What is asked >>
Reproduce everything from the line containing "family: Accipitridae" down to the end of the data, replacing "common name" with "vernacular name" and leaving all else unchanged.
━━━━━━━━━━
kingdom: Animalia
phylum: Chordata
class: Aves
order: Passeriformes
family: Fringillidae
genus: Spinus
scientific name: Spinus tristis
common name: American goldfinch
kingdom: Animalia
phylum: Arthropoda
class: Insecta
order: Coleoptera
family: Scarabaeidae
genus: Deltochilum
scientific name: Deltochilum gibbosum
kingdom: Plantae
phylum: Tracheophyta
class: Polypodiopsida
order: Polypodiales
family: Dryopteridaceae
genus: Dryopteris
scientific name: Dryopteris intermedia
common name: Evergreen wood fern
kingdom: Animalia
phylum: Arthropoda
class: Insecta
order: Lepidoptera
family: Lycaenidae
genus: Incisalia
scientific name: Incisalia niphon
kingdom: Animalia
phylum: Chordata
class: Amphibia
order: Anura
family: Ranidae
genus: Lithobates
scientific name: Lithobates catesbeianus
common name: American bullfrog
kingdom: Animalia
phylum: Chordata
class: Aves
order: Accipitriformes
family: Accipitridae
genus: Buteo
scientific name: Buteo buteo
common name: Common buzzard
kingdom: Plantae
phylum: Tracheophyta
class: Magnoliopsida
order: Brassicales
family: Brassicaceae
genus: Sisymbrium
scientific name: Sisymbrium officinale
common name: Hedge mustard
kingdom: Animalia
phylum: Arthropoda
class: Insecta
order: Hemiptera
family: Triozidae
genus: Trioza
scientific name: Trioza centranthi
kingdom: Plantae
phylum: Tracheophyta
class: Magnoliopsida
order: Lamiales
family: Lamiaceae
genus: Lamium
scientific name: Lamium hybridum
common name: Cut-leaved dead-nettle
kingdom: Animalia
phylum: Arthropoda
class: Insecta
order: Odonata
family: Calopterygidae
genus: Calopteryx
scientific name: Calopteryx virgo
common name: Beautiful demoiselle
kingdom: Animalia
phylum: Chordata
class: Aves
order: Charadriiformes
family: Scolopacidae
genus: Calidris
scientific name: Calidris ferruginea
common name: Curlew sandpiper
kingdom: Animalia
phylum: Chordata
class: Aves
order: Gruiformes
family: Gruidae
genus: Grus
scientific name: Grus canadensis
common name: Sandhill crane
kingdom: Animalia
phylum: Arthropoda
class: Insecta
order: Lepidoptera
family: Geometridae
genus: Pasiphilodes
━━━━━━━━━━
Task response >>
family: Accipitridae
genus: Buteo
scientific name: Buteo buteo
vernacular name: Common buzzard
kingdom: Plantae
phylum: Tracheophyta
class: Magnoliopsida
order: Brassicales
family: Brassicaceae
genus: Sisymbrium
scientific name: Sisymbrium officinale
vernacular name: Hedge mustard
kingdom: Animalia
phylum: Arthropoda
class: Insecta
order: Hemiptera
family: Triozidae
genus: Trioza
scientific name: Trioza centranthi
kingdom: Plantae
phylum: Tracheophyta
class: Magnoliopsida
order: Lamiales
family: Lamiaceae
genus: Lamium
scientific name: Lamium hybridum
vernacular name: Cut-leaved dead-nettle
kingdom: Animalia
phylum: Arthropoda
class: Insecta
order: Odonata
family: Calopterygidae
genus: Calopteryx
scientific name: Calopteryx virgo
vernacular name: Beautiful demoiselle
kingdom: Animalia
phylum: Chordata
class: Aves
order: Charadriiformes
family: Scolopacidae
genus: Calidris
scientific name: Calidris ferruginea
vernacular name: Curlew sandpiper
kingdom: Animalia
phylum: Chordata
class: Aves
order: Gruiformes
family: Gruidae
genus: Grus
scientific name: Grus canadensis
vernacular name: Sandhill crane
kingdom: Animalia
phylum: Arthropoda
class: Insecta
order: Lepidoptera
family: Geometridae
genus: Pasiphilodes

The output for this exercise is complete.